> _PROBLEM TO WORK ON_: Which lines of the entries hold the string "promises"? Copy each one.
GIVEN ENTRIES below:
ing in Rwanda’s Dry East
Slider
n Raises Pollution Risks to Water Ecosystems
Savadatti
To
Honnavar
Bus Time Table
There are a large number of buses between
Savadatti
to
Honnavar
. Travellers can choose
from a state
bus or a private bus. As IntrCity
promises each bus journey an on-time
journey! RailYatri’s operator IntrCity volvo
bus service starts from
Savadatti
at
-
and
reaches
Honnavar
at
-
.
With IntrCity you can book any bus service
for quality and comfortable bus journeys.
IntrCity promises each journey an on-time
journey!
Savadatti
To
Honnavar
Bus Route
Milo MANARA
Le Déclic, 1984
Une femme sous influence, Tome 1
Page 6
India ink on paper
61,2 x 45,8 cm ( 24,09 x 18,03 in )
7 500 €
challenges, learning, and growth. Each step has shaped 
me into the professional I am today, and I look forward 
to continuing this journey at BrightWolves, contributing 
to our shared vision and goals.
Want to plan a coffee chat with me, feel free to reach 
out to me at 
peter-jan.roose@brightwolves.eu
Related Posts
End of GIVEN ENTRIES.
GIVEN ENTRIES below:
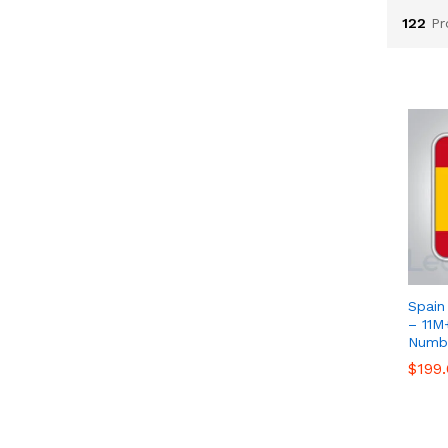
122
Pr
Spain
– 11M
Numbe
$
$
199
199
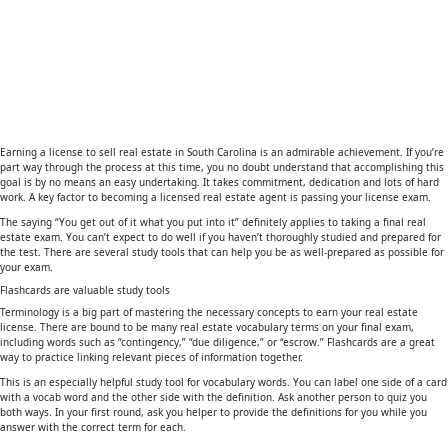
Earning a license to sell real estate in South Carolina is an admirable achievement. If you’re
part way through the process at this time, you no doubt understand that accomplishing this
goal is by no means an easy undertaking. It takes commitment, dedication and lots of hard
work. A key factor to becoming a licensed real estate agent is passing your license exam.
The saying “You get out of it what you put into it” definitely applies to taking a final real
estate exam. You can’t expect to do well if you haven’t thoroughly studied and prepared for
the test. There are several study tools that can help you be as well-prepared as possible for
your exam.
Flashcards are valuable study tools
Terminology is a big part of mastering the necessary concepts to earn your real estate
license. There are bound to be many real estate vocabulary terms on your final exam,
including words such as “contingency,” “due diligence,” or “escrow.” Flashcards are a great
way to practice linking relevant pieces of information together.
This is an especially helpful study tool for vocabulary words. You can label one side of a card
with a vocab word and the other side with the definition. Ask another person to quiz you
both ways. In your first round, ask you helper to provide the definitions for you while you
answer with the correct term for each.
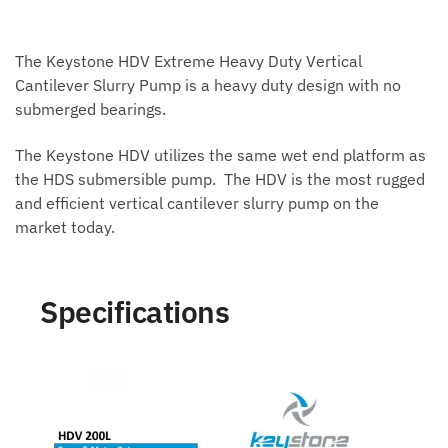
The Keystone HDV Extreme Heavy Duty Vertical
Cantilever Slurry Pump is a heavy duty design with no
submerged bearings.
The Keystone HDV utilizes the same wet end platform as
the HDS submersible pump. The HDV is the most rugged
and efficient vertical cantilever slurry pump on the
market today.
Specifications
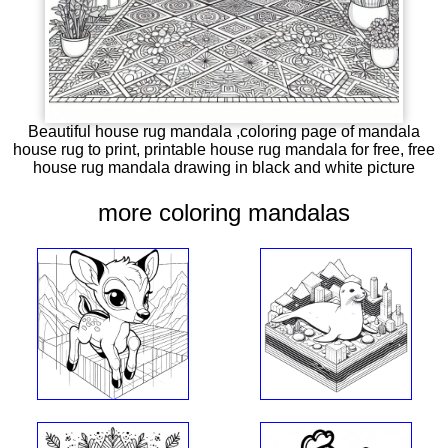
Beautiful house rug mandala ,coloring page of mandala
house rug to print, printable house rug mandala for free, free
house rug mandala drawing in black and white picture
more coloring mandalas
End of GIVEN ENTRIES.
> _ANSWER SPACE_:
promises each bus journey an on-time
IntrCity promises each journey an on-time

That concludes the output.